* _EXERCISE TASK A_
In the essay on Roe v. Wade, rewrite the stretch from "And I cried" through "Video via Mamamia.", substituting "Google" for "Apple".
* _EXERCISE TASK B_
Answer these questions from the essay on Roe v. Wade.
(i) In what year was the Roe v. Wade decision handed down?
(ii) Who asked Kavanaugh the question about laws on the male body?
(iii) What percentage of white women does the essay cite in connection with the 2016 election?

And I cried the night Ruth Bader Ginsburg died because I saw this for America, this dystopian future where I would one day wake up to an Apple news alert informing me, and millions of other women across the globe, that Roe v. Wade had been overturned.

Watch: Speaker of the House Nancy Pelosi's speech on Roe V Wade being overturned. Post continues after video.

Video via Mamamia.

Roe v. Wade being the 1973 landmark decision of the U.S. Supreme Court in which the Court ruled that the Constitution of the United States generally protects a pregnant woman's liberty to choose to have an abortion.

Watching the Kavanaugh hearing, I saw him squirm in his seat and fumble over a question aimed at him by the now Vice President of the United States, Kamala Harris. 

"Can you think of any laws that give government the power to make decisions about the male body?" He had no answer because there was none.

I logged on to Twitter in the US this morning and the rage was palpable. But I’ve seen this rage before, time and time again. I’ve witnessed it firsthand. I’ve lived in LA as I watched it burn down around me during the Black Lives Matter protests. I’ve watched rallies and marches for common-sense gun laws. I’ve watched women march across the country just to hold on to the rights that they had spent decades 'securing'.

I did everything in my power to 'help' the women of this country. Image: Supplied. 


During the 2020 elections, motivated by the death of RBG, I made the decision not to watch on the sidelines. As residents, but not citizens of the US, we didn’t have the right to vote, so I did everything in my power to 'help' the women of this country.

I donated and enlisted the help of family and friends to donate to Democratic candidates in swing states. They still get daily emails asking for donations from people they’ve never heard of. Oops! 

My daughter and I sat for days and weeks hand-writing letters to swing voters in key states. One of them being Georgia, which was the deciding state for the Democrats, so I like to think we helped in some small way.

'My daughter and I sat for days and weeks hand-writing letters to swing voters in key states.' Image: Supplied. 


But to be quite honest, I’m sick of helping a country that won’t help itself. 

53 per cent of white women 'just couldn’t bring themselves to vote for Hilary' in the 2016 election but elected a man who had advised other men to "grab 'em by the pussy". 

Contrast this to the 2022 Australian election, where overwhelmingly women voted against the Scott Morrison-led government. Sick of being undervalued and ignored, Australian women identified the rot and knew that one day it would take over the whole house. They saw an administration that not only had a history of not listening to women, but saw an increased blurring of the lines between Church and State and said, "F**k that, that’s not the direction we want to head in."

* _RAW DATA_
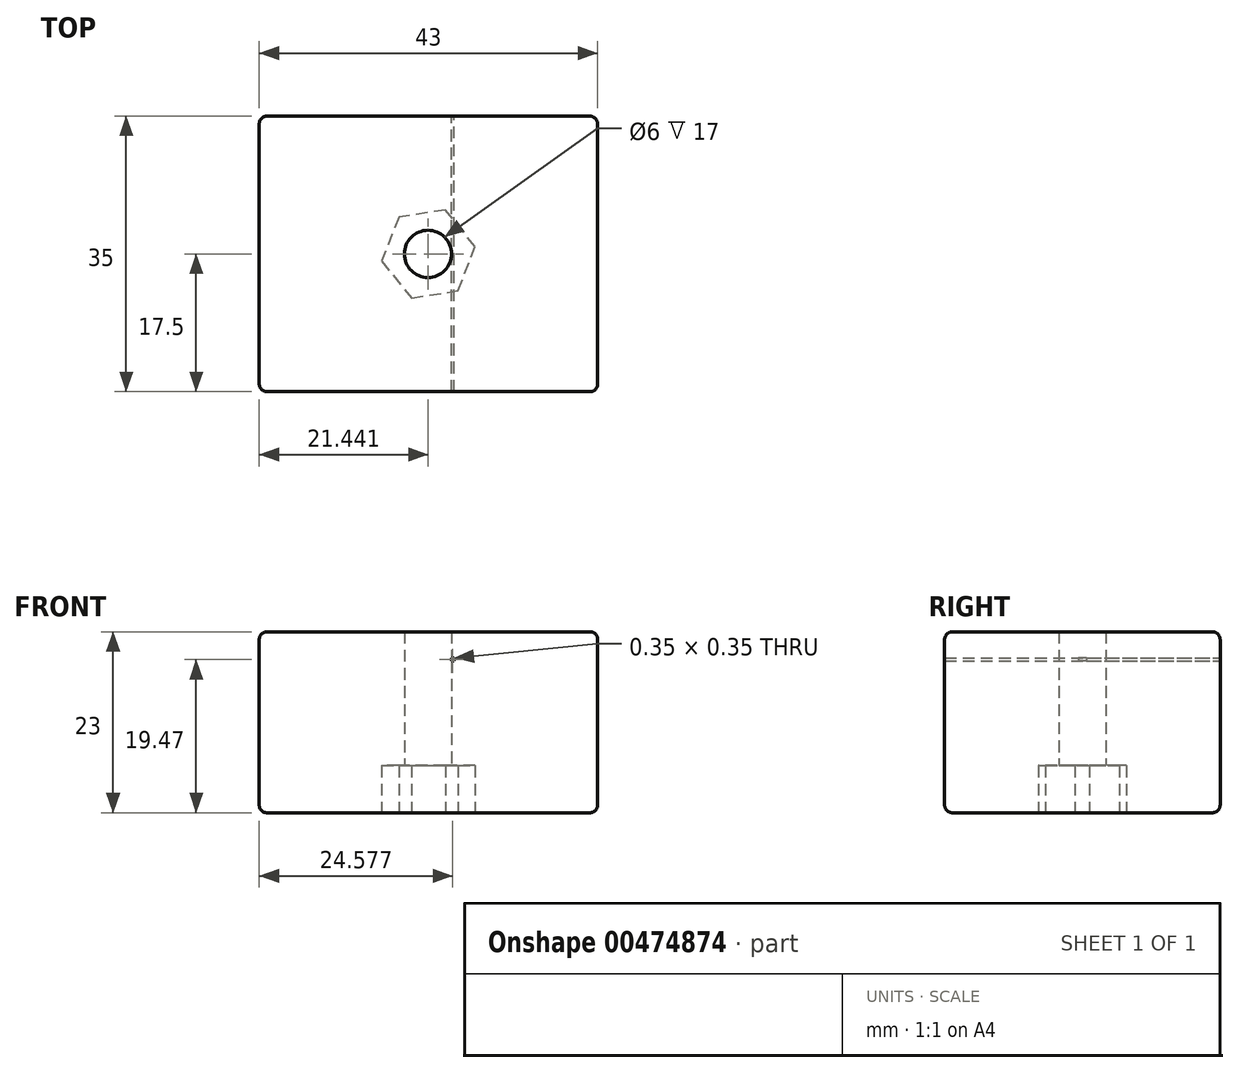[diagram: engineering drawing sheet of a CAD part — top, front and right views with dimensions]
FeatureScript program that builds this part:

* _TASK SOLUTION A_
And I cried the night Ruth Bader Ginsburg died because I saw this for America, this dystopian future where I would one day wake up to an Google news alert informing me, and millions of other women across the globe, that Roe v. Wade had been overturned.

Watch: Speaker of the House Nancy Pelosi's speech on Roe V Wade being overturned. Post continues after video.

Video via Mamamia.

* _TASK SOLUTION B_
(i) 1973
(ii) Kamala Harris
(iii) 53 per cent